The HomeOwners Alliance survey asked homeowners what kerb appeal features mattered most to them when they bought their home, and found the most important features were as follows. This list also gives indicative costs provided by the FMB to enhance, fix or deliver these kerb appeal features for your home:
• Windows in good condition (71%)
Cost: The FMB say the cost of repairing and redecorating wooden windows that have not been touched for a decade would be between £1,000 and £2,000. For upstairs windows, scaffolding may be required instead of a ladder and, if so, it typically costs £400 a day to rent.
• A roof that appears in good condition (no missing tiles) (68%)

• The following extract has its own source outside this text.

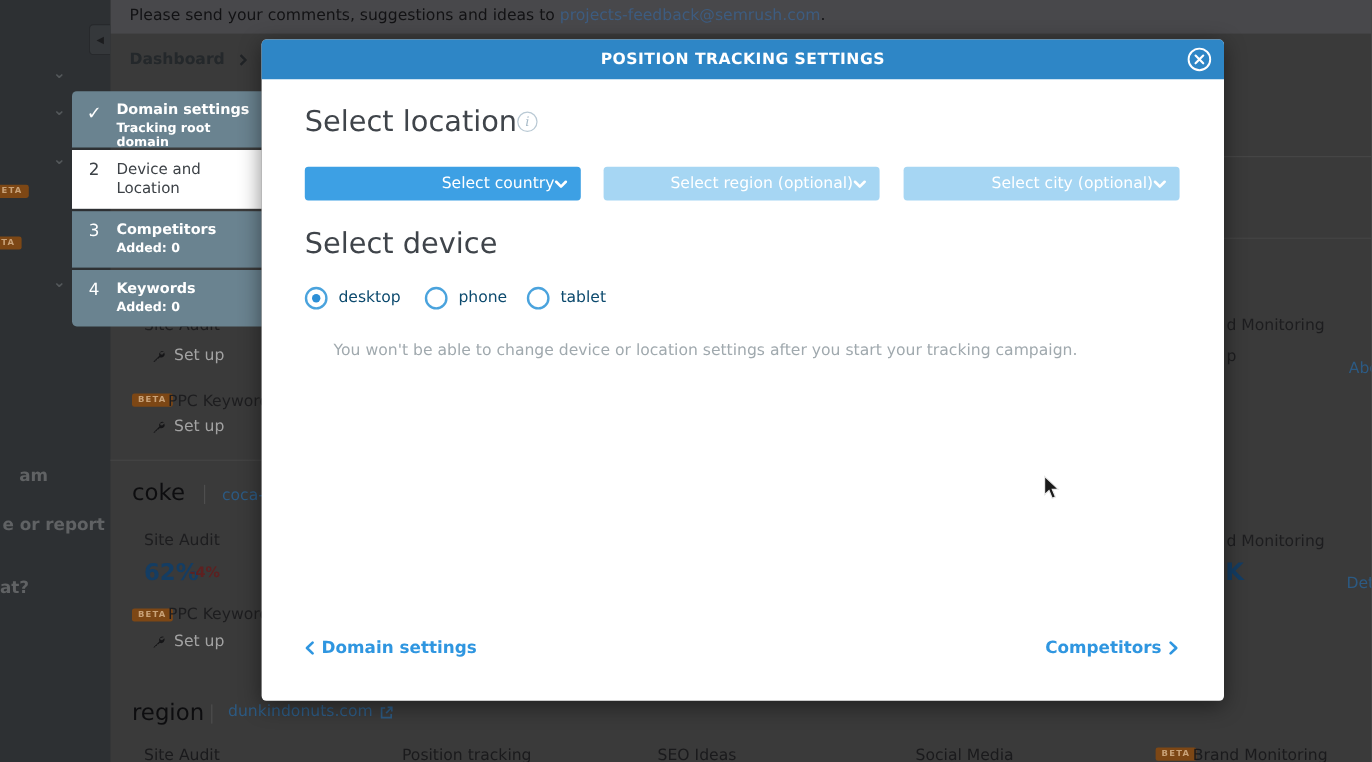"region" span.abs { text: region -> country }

Cost: The FMB say replacing five missing, loose or cracked roof tiles would cost around £190 and would take up to one day. Scaffolding may be needed.
• A tidy front garden with no weeds and trimmed hedges (67%)
Cost: The FMB say the cost of tidying an overgrown front garden would be around £150 for a day’s work.
• A well maintained pathway/drive (59%)
Cost: The FMB say repairing and improving the pathway or drive up to the house could typically cost between £100 and £500 depending on the extent of the damage and the surface.
• Well-maintained fences and walls (56%)
Cost: The FMB say repainting a fence costs about £90 per panel (including labour) while building a new fence could cost up to £1500, depending on the materials used.
• A well-decorated exterior (54%)
Cost: The FMB estimates it would cost around £550 to repaint the front of a house. Scaffolding may be needed.
• A well-maintained and attractive front door (52%)
Cost: Redecorating a front door would typically cost £200, according to the FMB.
• Clear, functioning gutters (50%)
Cost: The FMB say clearing and repairing gutters would cost around £250. Scaffolding may be needed.
• Hidden wheelie bins (36%)
Cost: A natural willow wheelie bin screen storage costs as little as £49.99.
• A well-lit house (26%)
Cost: The FMB say adding an exterior light to the house can cost between £250 and £750 and should be completed by a qualified electrician.
Paula Higgins, Chief Executive of the HomeOwners Alliance, says: “Kerb appeal creates a lasting first impression – most buyers make up their minds in the first few minutes of arriving at a property. So if you’re about to put your home on the market this autumn or your house has been on sale for a while, it’s worth going through this list and seeing what improvements you can make.
“The good news is that a lot of solutions are simple and cost very little, from putting your wheelie bins out of sight, to repainting your front door and weeding your paths. Some jobs don’t even require a tradesperson. But where you do need a professional to help, make sure you get a few quotes before starting work.”
Brian Berry, Chief Executive of the Federation of Master Builders (FMB), says: “That all-important ‘wow factor’ is essential when selling your home. These small jobs can be completed in a matter of days and are guaranteed to help make a property stand out from the crowd.
“However, it’s essential that homeowners work with a reputable and experienced builder to make sure they don’t end up creating more work and expense for themselves in the long run. The last thing you want when trying to sell your home is a messy building site for weeks on end. Always ask around for a recommendation from a friend or family member. If that’s not possible, the Federation of Master Builders free ‘Find a Builder’ service locates independently vetted and inspected, professional builders in your local area.”